→ **Exercise**
In the material below, find all lines with the string "https" and copy them.

→ **Data shown**
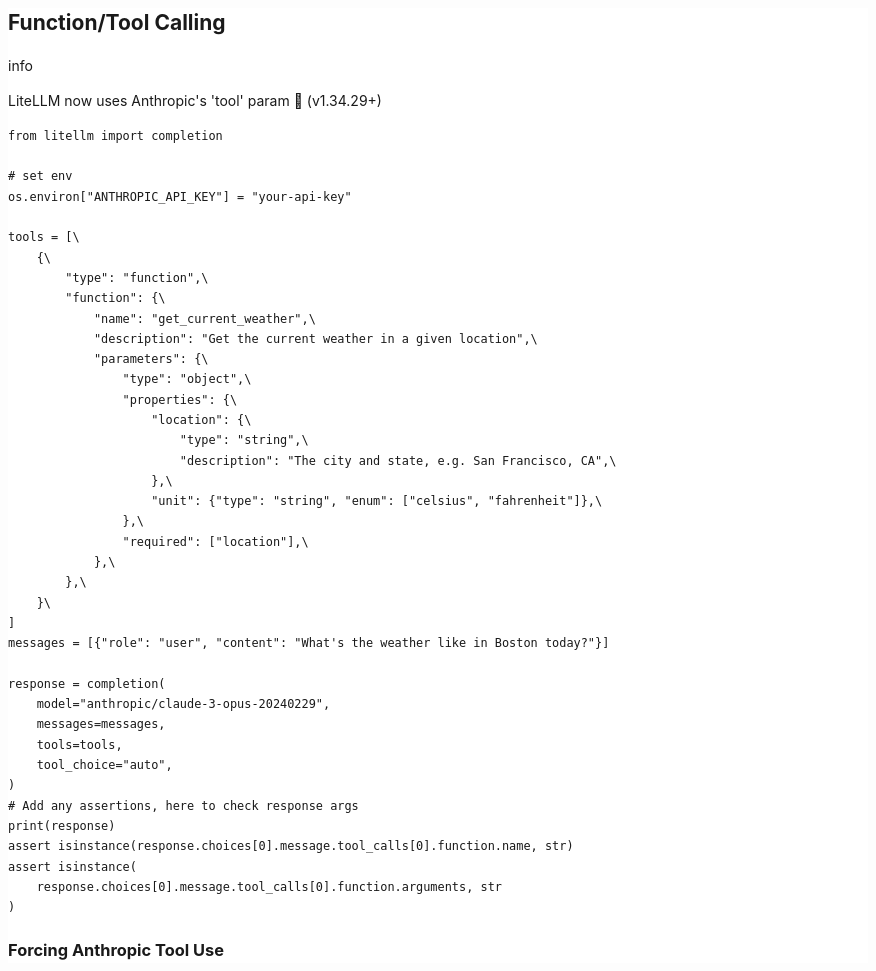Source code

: ## **Function/Tool Calling** [​](https://docs.litellm.ai/docs/providers/anthropic\#functiontool-calling "Direct link to functiontool-calling")

info

LiteLLM now uses Anthropic's 'tool' param 🎉 (v1.34.29+)

```codeBlockLines_e6Vv
from litellm import completion

# set env
os.environ["ANTHROPIC_API_KEY"] = "your-api-key"

tools = [\
    {\
        "type": "function",\
        "function": {\
            "name": "get_current_weather",\
            "description": "Get the current weather in a given location",\
            "parameters": {\
                "type": "object",\
                "properties": {\
                    "location": {\
                        "type": "string",\
                        "description": "The city and state, e.g. San Francisco, CA",\
                    },\
                    "unit": {"type": "string", "enum": ["celsius", "fahrenheit"]},\
                },\
                "required": ["location"],\
            },\
        },\
    }\
]
messages = [{"role": "user", "content": "What's the weather like in Boston today?"}]

response = completion(
    model="anthropic/claude-3-opus-20240229",
    messages=messages,
    tools=tools,
    tool_choice="auto",
)
# Add any assertions, here to check response args
print(response)
assert isinstance(response.choices[0].message.tool_calls[0].function.name, str)
assert isinstance(
    response.choices[0].message.tool_calls[0].function.arguments, str
)

```

### Forcing Anthropic Tool Use [​](https://docs.litellm.ai/docs/providers/anthropic\#forcing-anthropic-tool-use "Direct link to Forcing Anthropic Tool Use")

→ **Solution for this exercise**
: ## **Function/Tool Calling** [​](https://docs.litellm.ai/docs/providers/anthropic\#functiontool-calling "Direct link to functiontool-calling")
### Forcing Anthropic Tool Use [​](https://docs.litellm.ai/docs/providers/anthropic\#forcing-anthropic-tool-use "Direct link to Forcing Anthropic Tool Use")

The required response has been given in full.